Sonhos. Esse mundo da terceira vida fantástica. Ou nem tão fantástica assim, já que toda a fantasia dos sonhos sai da realidade. Uma mistura de imagens provenientes das memórias mais antigas embrenhadas no córtex visual e essa coisa toda. Eles dizem que a gente é disléxico nos sonhos. E já ouvi dizer mais: pra saber se é um sonho ou não, basta você ver se consegue ler ou não, se tiver oportunidade; nos sonhos, supostamente, nós não conseguimos ler porque a memória de curto prazo está desligada. Saber ler não me parece memória de curto prazo, mas eles dizem. Outra dia, inclusive, sonhei que falava com um carinha no msn - tempos de tecnologias, a gente já sonha com as pessoas através de um computador - e eu conseguia ler perfeitamente tudo o que ele me dizia. Lembro de ele ter dito que... Não lembro mais. Acho que falávamos de Santa-Fe, do Bob Dylan, que eu andei ouvindo muito esses tempos. Não sei. Mas eu lembrava direitinho no dia, logo que acordei. Então, se eu conseguia ler, e se quando a gente consegue ler não é sonho, foi o quê? O que acontece comigo nas noites em que eu leio nos meus sonhos? Eu sempre acordei no mesmo lugar até hoje.

Eu tava assim, divagando e especulando sobre sonhar, quando o telefone tocou. Era a secretária do meu médico, confirmando a consulta da manhã seguinte. Entendo o lado dela, mas será que existe quem, tendo conseguido uma consulta, falte? Conseguir marcar uma consulta e faltar é como passar no vestibular e não comparecer na matrícula: são no mínimo mais seis meses de espera. Só morrendo antes. Falando em faculdade, esses dias andei sonhando com ela. Eu estava lá parada e as pessoas ficavam passando por mim, em intervalos irregulares, uma de cada vez, e falavam coisas que me pareciam não fazer sentido nenhum. Eu não dizia nada, só ficava olhando e ouvindo. E as pessoas passando, passando e falando. Sei lá se esperavam resposta, o fato é que eu não as dei. Sonho bem assim, mesmo: sem graça, sem entusiasmo. Isso deve ser meu inconsciente tentando melhorar minha convivência com as pessoas - sem sucesso.
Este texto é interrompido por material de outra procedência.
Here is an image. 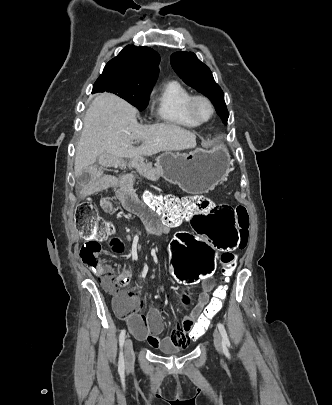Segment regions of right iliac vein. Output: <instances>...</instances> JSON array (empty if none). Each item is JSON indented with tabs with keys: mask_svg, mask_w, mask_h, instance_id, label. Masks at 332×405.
Masks as SVG:
<instances>
[{
	"mask_svg": "<svg viewBox=\"0 0 332 405\" xmlns=\"http://www.w3.org/2000/svg\"><path fill=\"white\" fill-rule=\"evenodd\" d=\"M125 361H126V365L129 367L133 364L134 362V358H135V354H134V350H133V343L131 339H127L125 341Z\"/></svg>",
	"mask_w": 332,
	"mask_h": 405,
	"instance_id": "right-iliac-vein-1",
	"label": "right iliac vein"
}]
</instances>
Pois é, eles dizem também que os sonhos têm essa função. Função? Sonho lá tem função agora? É, parece que sim. Como são baseados na realidade, eles meio que ajudam a resolver problemas, nos preparando para lidar melhor com determinadas situações ou adversidades. E, mesmo quando eles não são lembrados de manhã, o propósito foi cumprido, e nós aprendemos sem nos darmos conta disso. Será? Mas mesmo assim eu me chateio quando não lembro meus sonhos. Qual a graça se a gente não puder ficar imaginando coisas a respeito? Eles dizem que é psicológico: lembra quem acha importante lembrar. Olha, eu queria ter sido voluntária nas pesquisas que concluíram tudo isso. Eu leio nos meus sonhos e, embora sempre faça um esforço tremendo pra puxar de algum lugar o que eu sonhei enquanto dormia, não é sempre que eu consigo lembrar na íntegra. Sei lá, entende.

Noite tumultuada, acordei na manhã da minha consulta com flashes de sonhos diversos. O mais marcante deles, provavelmente o último, trazia uma árvore enorme, frondosa, sozinha num descampado. O céu era de uma coloração que ora parecia cinza, ora parecia azul - acredito que eram mesmo as duas cores misturadas. Talvez houvesse branco também. É. Possivelmente. E nada acontecia, com exceção de uns vultos irreconhecíveis que passavam de vez em quando. Eles dizem que o maior talento do cérebro sonhador é o de criar metáforas surpreendentes. Seria minha árvore uma metáfora? Não sei bem de que uma árvore poderia ser metáfora, falando francamente, mas se eles dizem.

Depois de uns exames muito esquisitos - médicos por si já são coisas bem esquisitas - ouvi do meu, um senhor de cabelos grisalhos - algum médico que se preze não tem cabelos grisalhos? -, que o meu caso era raro e esquisito também. Síndrome de qualquer coisa que eu não sou capaz de pronunciar e menos ainda de escrever. Em outras palavras, ele disse, com um sorrisinho sarcástico - médicos dão sorrisinhos sarcásticos agora ou só eu que nunca tinha percebido, talvez por nunca visitar um? -, eu vou parar gradativamente de sonhar. Pois é, cara, não é não lembrar. De forma pura e simples não vai haver mais sonhos nas minhas noites e quaisquer outras horas de sono. E agora? De que outro jeito eu vou aprender coisas sem me dar conta?

Existe, eles dizem, o falso espertar, quando a gente sonha dentro do sonho, acha que acordou mas ainda está dormindo. E sonhando. Sei lá, eles dizem muitas coisas.